The DMA also would prohibit gatekeepers from engaging in certain conduct that has been or is the subject of EC or Member State investigations. While those investigations remain controversial, the DMA would prohibit gatekeepers from:
- Implementing most-favored-nation ("MFN") clauses that prevent business users from offering the same products at different prices or conditions through third-party online intermediation services;
- Combining personal data across services without prior consent of the end users;
- Preferencing the gatekeepers' own products or services over the products or services of competing businesses that also use the platform;
- Using nonpublic data collected from the platform's business users to compete against those business users; and
- Requiring business users to use the gatekeeper's identification service.
The DMA empowers the EC to designate which companies are gatekeepers, investigate and sanction violations, develop rules that specify the manner of compliance with certain DMA obligations, and establish additional gatekeeper regulations on top of the rules in the DMA.
If a company fails to comply with the proposed new rules it could face fines of up to 10% of their global annual revenue. In the case of "systematic infringements," the EC could also impose behavioral or structural remedies, such as divestiture of a whole business or parts of it (e.g., forced sale of business units, assets, intellectual property, or brands). Contrary to the initial draft, the revised DMA would not permit the EC to order structural remedies such as divestitures in the absence of a violation.
The European Parliament and the Council of the European Union will now review and discuss the EC's proposal, which could result in changes. Both institutions must agree on the final text under qualified majority at the Council before the DSA or DMA take effect. If adopted, the DSA and DMA would become applicable across the European Union, and would not need separate approval in Member States.
Global Regulation Is Not a Foregone Conclusion
There is not a global consensus about whether regulatory intervention is necessary, or what regulation is warranted. For example, in a speech in February 2019, the Assistant Attorney General ("AAG") for the U.S. Department of Justice Antitrust Division ("DOJ") cautioned against "misplaced" and "extreme views" that would propose new rules to regulate online platforms and displace the long-standing global consensus "consumer welfare" standard in antitrust reviews. In a nutshell, under the consumer welfare standard, antitrust enforcers intervene in markets or acquisitions only if the conduct harms consumers in a relevant market.

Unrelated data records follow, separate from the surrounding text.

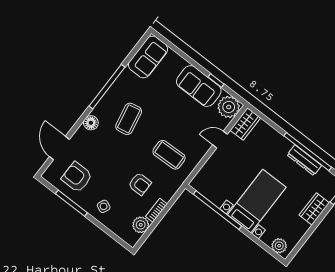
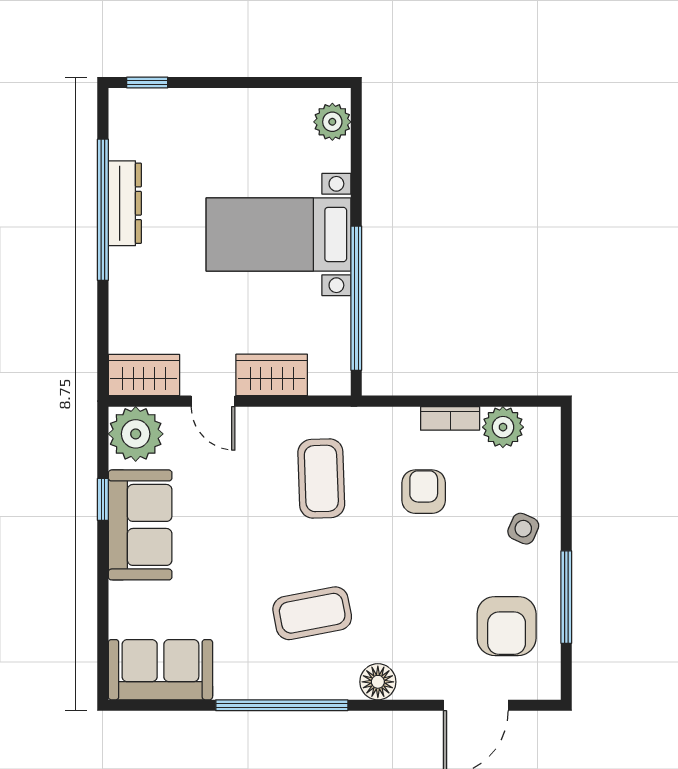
wardrobe: (314, 209) -> (272, 375), moved, turned 180

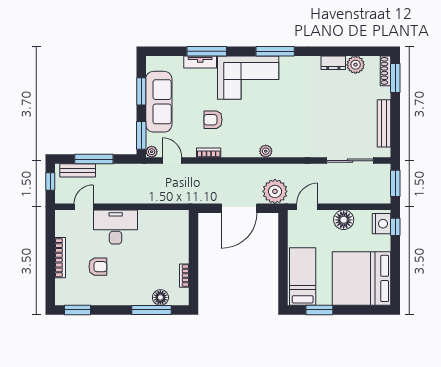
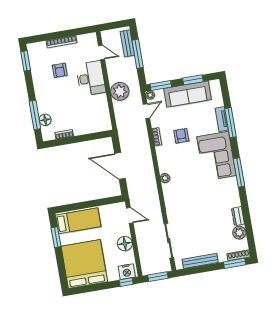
window: (50, 182) -> (116, 25), removed
plant: (275, 191) -> (120, 91), moved

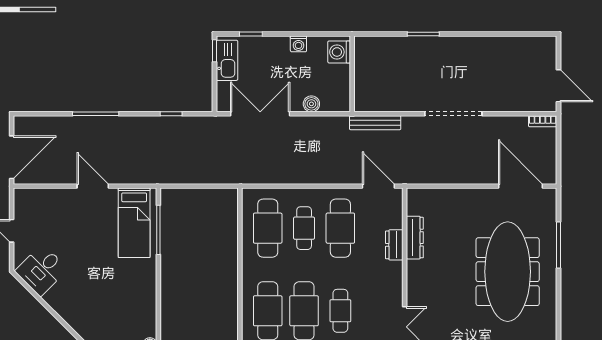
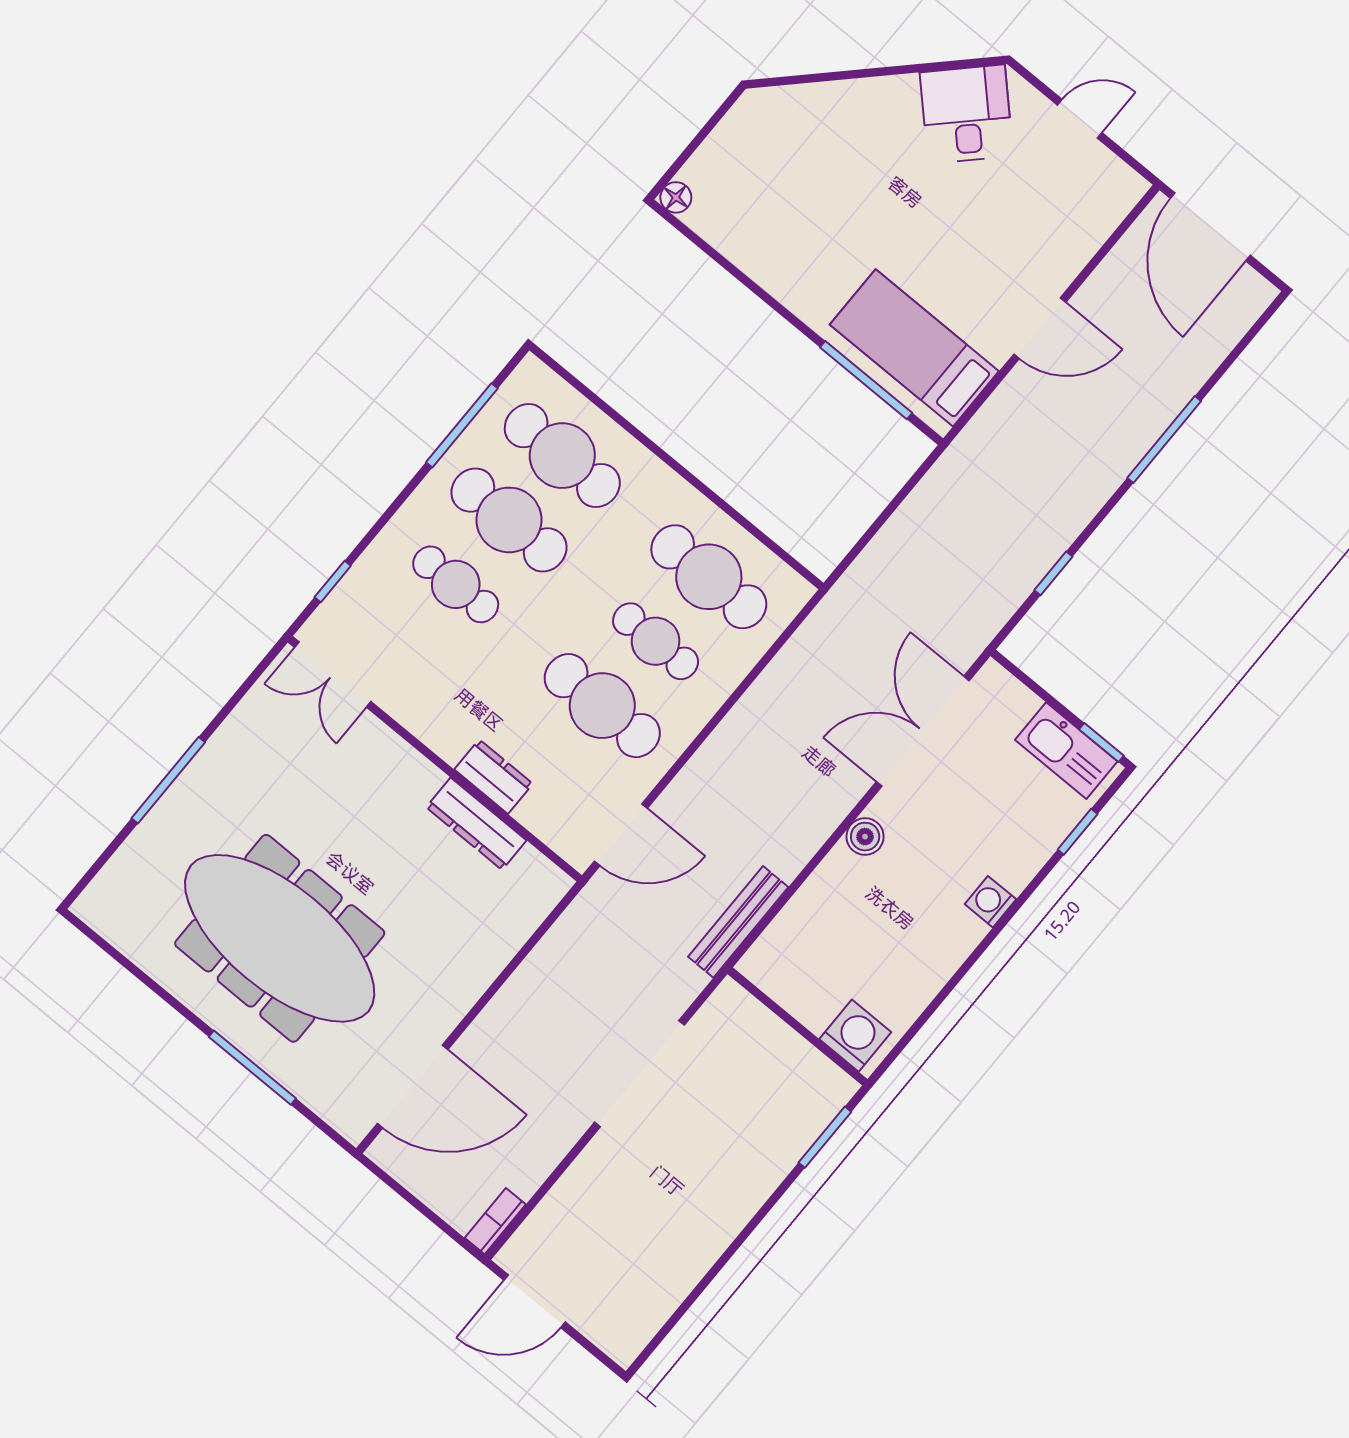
washing machine: (339, 52) -> (855, 1036), moved
wall: (352, 74) -> (797, 1027), moved
double door: (260, 114) -> (923, 731), swing flipped

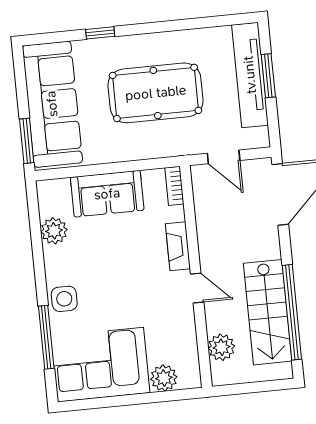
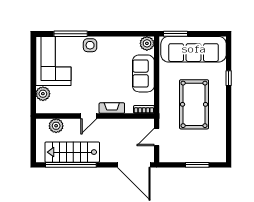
tv unit: (250, 75) -> (199, 155), removed
plant: (54, 231) -> (147, 43), moved

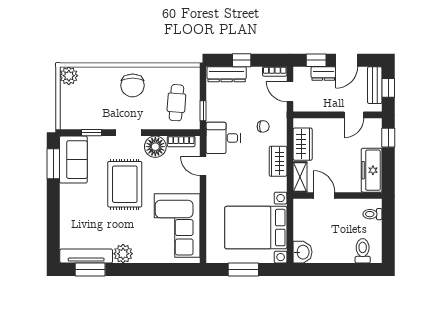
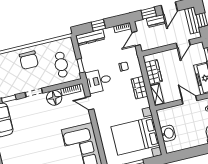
door: (290, 92) -> (136, 39), hinge flipped
rug: (125, 184) -> (40, 128), removed
door: (324, 195) -> (189, 100), moved
washbasin: (303, 252) -> (168, 133), moved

DOJ noted that digital platforms have grown, in part, because they provide innovative and disruptive services that consumers like. According to DOJ, antitrust enforcement should not concern itself with "how big the platform is, but whether what the platform is doing harms competition." Although DOJ agreed that concerns over privacy, notice, and unauthorized use of data should be discussed, it discouraged the use of the antitrust laws to address policy issues that do not result in collusive or exclusionary conduct.